Do the special files .
and ..
actually exist and are stored/located in the file system as normal files, or are they interpreted/created only when a
You are correct in your assumption. These files are merely there as an abstraction layer to navigate to and describe a resources location..
I don't think the currently accepted answer is correct, or at least it's not clear what it really means.
"." and ".." are most definitely "real". In that any directory has a real entry for "." (pointing to the directory's own inode), and a real entry for ".." (pointing to the inode of the directory's parent directory). These are actual entries in the directory, so they are "real" in that sense. There aren't separately allocated inodes with duplicate data in them, if that is the intent of the original question.
The original poster said, "My assumption is that they do not exist – otherwise, when you create symlinks or bind mounts, things would break" - I'm not sure what is referred to here, except I can take a guess about what is meant by symlinks breaking - I imagine this refers to the case of a symlink that points to a directory, and then when you "cd" through the symlink, where does ".." end up?

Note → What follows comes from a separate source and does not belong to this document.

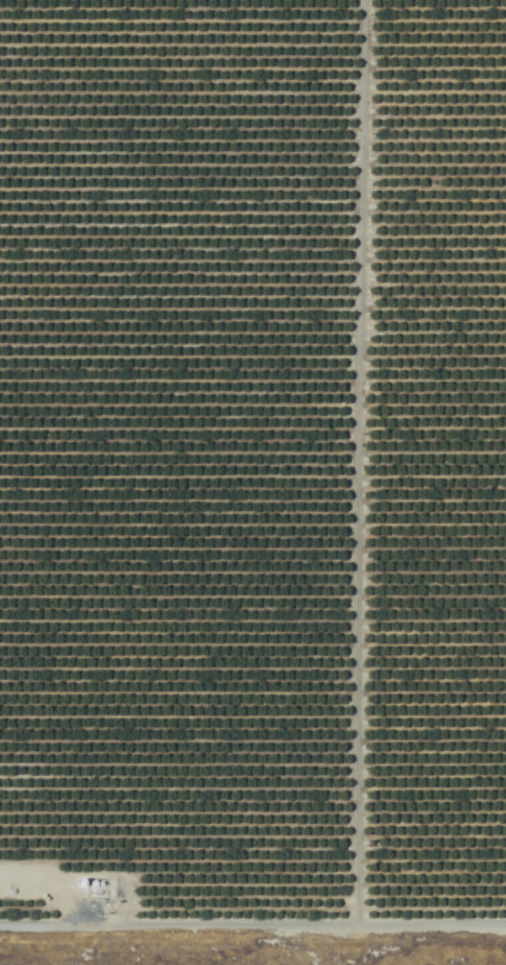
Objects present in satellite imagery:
road: (354, 465)
crop: (253, 469)
road: (252, 930)

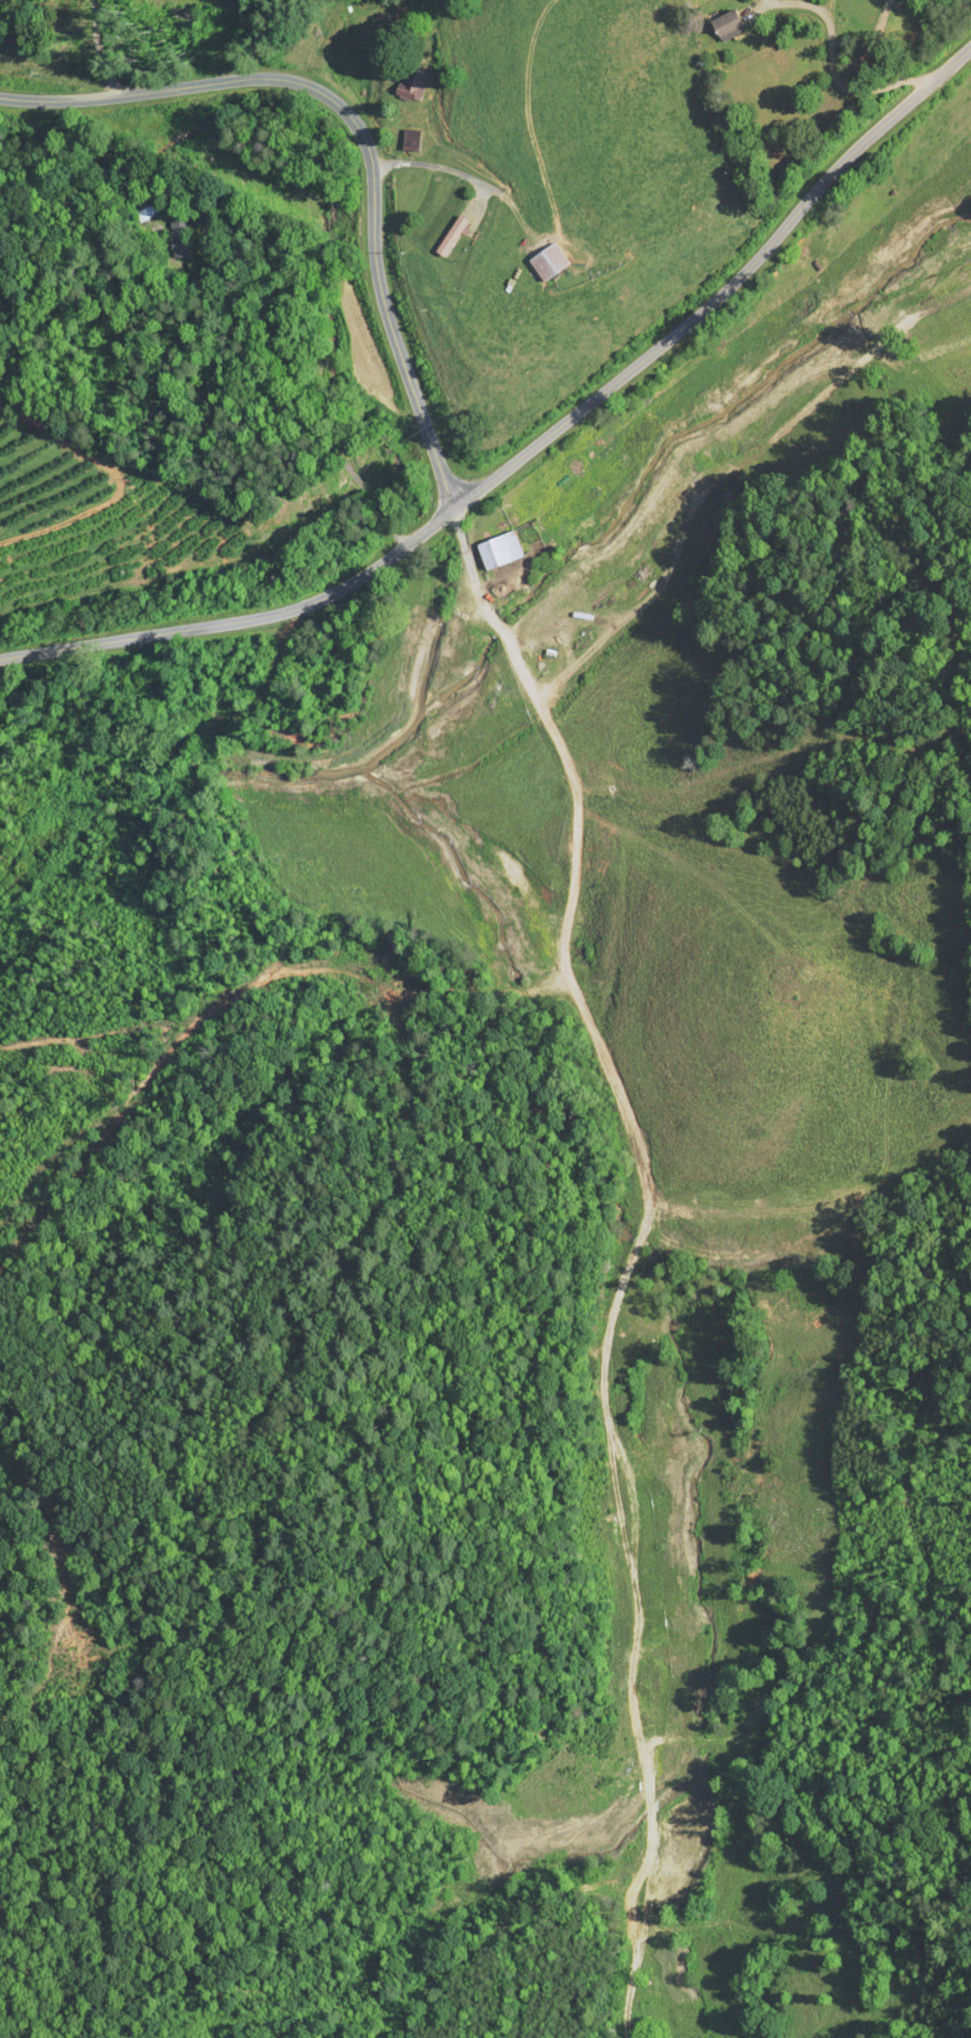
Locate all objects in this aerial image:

In other words, if you have a symlink at "/a/b/c" that links to a directory called "/x/y/z", and you do "cd /a/b/c", where would you end up if you then did "cd .."? The answer is, where you end up is "/x/y" - and the only reason that is confusing is that modern shells "know" when you have done a "cd" through a symlink, and they will assume you want ".." to refer to the parent of where the symlink is, rather than where it points to. IMHO, this is totally broken behavior and no one should have ever implemented this... But to see what I mean, in a shell like "bash", if you were to create a scenario like I described above, and cd to "/a/b", run "pwd" and you'll see your current directory as you expect. If you then "cd c", and run "pwd", you'll see your current directory as "/a/b/c" - but if you run "/bin/pwd" (the external "pwd" program rather than the shell builtin), it tells you the truth and says "/x/y/z". Likewise, if you would then do "cd ..", you end up back in "/a/b", even though the real ".." entry where you are ends up in "/x/y", to make the semantics of changing directories more what people "expect" - because the shell "knows" you got where you were through a symlink, and it assumes that you want ".." to end up back where you started, rather than the true parent directory if your current directory... As I said, IMHO, this is totally broken behavior, and really serves to confuse people when they are thinking about what "." and ".." actually mean.